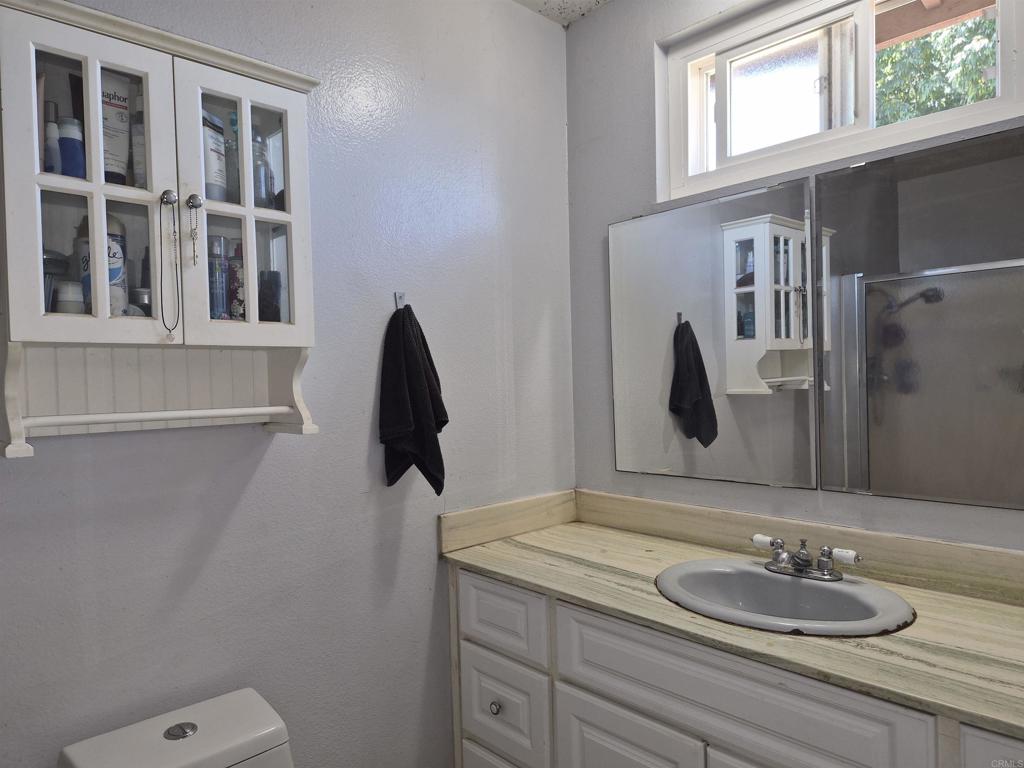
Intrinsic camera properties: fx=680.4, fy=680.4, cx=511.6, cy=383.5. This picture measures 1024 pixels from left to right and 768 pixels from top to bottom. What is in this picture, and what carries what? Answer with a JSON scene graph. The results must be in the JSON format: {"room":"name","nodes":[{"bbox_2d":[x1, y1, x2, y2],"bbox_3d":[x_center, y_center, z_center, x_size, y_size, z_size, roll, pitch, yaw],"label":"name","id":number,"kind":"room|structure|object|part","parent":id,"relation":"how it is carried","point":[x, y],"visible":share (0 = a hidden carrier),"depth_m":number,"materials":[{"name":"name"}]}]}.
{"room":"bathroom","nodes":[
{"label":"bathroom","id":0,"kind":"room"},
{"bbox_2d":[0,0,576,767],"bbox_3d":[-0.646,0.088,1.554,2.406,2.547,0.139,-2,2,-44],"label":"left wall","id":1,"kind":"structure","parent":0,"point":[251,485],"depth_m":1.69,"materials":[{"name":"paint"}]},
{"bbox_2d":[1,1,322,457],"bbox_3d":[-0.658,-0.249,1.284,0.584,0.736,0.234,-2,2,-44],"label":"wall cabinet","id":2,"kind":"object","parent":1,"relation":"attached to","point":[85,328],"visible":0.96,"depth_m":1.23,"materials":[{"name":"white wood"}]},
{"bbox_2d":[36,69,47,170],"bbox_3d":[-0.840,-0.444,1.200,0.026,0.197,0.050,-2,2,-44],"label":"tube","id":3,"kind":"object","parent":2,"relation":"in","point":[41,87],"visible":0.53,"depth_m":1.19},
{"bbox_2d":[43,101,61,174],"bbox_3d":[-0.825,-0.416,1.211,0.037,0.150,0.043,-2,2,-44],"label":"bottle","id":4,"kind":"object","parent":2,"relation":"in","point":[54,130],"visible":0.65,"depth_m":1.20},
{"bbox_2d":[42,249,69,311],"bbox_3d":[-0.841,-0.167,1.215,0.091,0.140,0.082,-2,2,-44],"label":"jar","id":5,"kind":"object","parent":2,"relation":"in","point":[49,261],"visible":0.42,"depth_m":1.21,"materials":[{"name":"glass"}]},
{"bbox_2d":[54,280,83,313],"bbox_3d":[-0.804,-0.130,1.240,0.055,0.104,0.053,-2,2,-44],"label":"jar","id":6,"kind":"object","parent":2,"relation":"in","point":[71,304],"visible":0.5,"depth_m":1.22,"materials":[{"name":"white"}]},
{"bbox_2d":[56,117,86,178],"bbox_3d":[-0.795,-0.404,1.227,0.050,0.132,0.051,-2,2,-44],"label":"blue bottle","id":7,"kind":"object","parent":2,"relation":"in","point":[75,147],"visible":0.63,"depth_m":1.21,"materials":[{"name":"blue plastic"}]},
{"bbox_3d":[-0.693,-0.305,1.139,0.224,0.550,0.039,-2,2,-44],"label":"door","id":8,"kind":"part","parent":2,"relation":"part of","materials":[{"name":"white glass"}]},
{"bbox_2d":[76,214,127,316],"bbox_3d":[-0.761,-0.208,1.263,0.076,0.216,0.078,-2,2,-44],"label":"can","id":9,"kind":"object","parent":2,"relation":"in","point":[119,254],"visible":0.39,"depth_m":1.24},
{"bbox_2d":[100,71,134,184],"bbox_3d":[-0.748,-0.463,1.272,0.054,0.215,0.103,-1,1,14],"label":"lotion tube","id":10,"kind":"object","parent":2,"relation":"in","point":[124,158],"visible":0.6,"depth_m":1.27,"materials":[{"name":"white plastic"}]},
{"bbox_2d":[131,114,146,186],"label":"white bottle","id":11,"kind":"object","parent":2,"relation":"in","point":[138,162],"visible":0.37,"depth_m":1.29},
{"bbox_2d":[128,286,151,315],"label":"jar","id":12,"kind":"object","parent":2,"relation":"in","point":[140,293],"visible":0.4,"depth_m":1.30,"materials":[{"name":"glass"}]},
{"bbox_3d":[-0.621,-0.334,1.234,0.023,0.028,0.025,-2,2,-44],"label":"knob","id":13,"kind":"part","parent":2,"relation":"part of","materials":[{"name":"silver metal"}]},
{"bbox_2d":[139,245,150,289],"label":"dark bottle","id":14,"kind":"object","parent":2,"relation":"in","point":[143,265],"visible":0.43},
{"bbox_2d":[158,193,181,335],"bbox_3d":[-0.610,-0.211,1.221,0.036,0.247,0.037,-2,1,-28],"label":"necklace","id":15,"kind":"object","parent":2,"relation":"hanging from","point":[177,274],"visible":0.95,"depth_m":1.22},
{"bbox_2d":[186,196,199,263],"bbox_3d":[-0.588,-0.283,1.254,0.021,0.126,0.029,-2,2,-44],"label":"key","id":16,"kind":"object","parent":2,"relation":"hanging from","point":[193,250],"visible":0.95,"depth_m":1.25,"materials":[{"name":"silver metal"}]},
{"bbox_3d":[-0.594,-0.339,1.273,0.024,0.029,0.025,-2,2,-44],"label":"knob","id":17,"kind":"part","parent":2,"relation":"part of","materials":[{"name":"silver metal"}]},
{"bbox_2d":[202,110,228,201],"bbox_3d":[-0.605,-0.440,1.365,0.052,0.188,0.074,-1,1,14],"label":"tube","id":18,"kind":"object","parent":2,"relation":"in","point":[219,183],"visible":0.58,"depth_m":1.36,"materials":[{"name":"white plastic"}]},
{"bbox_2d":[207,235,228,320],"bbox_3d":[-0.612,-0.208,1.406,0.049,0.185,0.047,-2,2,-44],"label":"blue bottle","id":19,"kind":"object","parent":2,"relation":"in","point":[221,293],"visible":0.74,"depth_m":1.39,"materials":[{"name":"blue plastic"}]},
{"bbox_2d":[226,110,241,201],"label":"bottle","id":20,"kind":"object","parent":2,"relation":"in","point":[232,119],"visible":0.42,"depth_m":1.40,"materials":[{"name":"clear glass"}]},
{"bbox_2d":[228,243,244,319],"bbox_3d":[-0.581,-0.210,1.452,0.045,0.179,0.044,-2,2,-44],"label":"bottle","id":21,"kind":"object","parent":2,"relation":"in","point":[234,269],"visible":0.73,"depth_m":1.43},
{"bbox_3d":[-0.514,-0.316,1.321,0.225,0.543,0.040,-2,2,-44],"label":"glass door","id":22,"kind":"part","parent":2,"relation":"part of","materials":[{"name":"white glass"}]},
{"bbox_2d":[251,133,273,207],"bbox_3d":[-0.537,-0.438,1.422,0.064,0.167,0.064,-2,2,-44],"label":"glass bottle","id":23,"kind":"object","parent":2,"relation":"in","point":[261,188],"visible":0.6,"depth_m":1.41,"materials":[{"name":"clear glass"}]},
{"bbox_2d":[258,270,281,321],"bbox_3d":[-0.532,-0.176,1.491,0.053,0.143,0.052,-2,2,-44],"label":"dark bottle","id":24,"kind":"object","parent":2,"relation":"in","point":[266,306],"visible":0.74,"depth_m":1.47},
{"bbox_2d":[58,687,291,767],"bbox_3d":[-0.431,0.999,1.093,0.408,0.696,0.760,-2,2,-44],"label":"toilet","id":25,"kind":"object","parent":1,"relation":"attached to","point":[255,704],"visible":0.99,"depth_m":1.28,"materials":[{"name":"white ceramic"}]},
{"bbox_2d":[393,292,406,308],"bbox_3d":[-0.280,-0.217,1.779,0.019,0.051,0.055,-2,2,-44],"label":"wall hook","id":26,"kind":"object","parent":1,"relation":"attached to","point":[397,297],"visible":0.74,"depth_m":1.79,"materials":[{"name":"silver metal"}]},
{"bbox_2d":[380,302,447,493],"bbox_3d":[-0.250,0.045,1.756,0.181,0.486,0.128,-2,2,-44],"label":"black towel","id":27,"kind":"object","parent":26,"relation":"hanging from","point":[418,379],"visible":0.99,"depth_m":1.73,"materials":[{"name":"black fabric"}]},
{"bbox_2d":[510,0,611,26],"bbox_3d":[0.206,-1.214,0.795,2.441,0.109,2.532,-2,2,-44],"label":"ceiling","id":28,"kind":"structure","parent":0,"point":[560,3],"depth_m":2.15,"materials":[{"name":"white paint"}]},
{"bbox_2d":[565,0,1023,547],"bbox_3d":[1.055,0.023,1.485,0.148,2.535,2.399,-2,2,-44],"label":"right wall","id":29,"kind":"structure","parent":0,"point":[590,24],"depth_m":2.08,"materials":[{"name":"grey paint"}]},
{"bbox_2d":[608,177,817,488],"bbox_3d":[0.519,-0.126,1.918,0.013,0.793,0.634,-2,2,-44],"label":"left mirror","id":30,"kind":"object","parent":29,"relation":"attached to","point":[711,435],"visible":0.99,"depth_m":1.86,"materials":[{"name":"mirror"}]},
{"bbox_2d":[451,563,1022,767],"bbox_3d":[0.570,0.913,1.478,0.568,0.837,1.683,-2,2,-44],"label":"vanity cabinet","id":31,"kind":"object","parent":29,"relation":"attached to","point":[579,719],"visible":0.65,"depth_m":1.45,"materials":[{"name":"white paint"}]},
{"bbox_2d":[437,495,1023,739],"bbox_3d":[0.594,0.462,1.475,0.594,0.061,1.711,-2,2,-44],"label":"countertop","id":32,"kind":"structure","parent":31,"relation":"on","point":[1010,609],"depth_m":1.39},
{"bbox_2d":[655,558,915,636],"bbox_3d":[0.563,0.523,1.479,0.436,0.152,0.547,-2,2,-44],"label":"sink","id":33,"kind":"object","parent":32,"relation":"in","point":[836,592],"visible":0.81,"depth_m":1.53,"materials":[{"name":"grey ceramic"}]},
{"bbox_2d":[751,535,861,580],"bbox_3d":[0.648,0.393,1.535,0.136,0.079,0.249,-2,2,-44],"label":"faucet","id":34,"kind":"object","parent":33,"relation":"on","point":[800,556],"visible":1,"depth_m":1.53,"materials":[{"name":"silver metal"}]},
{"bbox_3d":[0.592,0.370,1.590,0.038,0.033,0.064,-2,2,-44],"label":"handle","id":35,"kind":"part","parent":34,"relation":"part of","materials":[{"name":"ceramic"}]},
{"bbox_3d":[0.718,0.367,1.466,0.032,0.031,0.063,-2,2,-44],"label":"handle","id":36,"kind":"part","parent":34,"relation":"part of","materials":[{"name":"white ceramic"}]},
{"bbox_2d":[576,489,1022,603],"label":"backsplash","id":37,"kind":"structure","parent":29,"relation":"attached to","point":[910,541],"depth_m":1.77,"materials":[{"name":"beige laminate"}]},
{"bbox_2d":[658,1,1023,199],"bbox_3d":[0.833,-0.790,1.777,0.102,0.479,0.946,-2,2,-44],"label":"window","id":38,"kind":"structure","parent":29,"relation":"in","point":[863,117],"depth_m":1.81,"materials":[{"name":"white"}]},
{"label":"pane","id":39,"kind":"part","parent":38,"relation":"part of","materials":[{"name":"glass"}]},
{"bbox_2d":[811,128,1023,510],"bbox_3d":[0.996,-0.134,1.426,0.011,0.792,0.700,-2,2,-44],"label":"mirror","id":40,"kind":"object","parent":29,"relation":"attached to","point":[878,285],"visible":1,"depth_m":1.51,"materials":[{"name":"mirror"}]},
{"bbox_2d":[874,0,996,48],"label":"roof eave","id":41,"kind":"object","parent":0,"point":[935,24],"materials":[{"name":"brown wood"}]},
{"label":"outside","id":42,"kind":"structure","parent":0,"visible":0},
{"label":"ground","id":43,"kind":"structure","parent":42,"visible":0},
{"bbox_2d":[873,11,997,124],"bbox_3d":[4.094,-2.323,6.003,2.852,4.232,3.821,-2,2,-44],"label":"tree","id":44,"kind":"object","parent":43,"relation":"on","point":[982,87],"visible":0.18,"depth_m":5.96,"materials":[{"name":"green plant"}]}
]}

________

**Task requirements**
Determine the number of lines in the data above that hold "bathroom", and reply with that number alone.

**Solution for this task**
2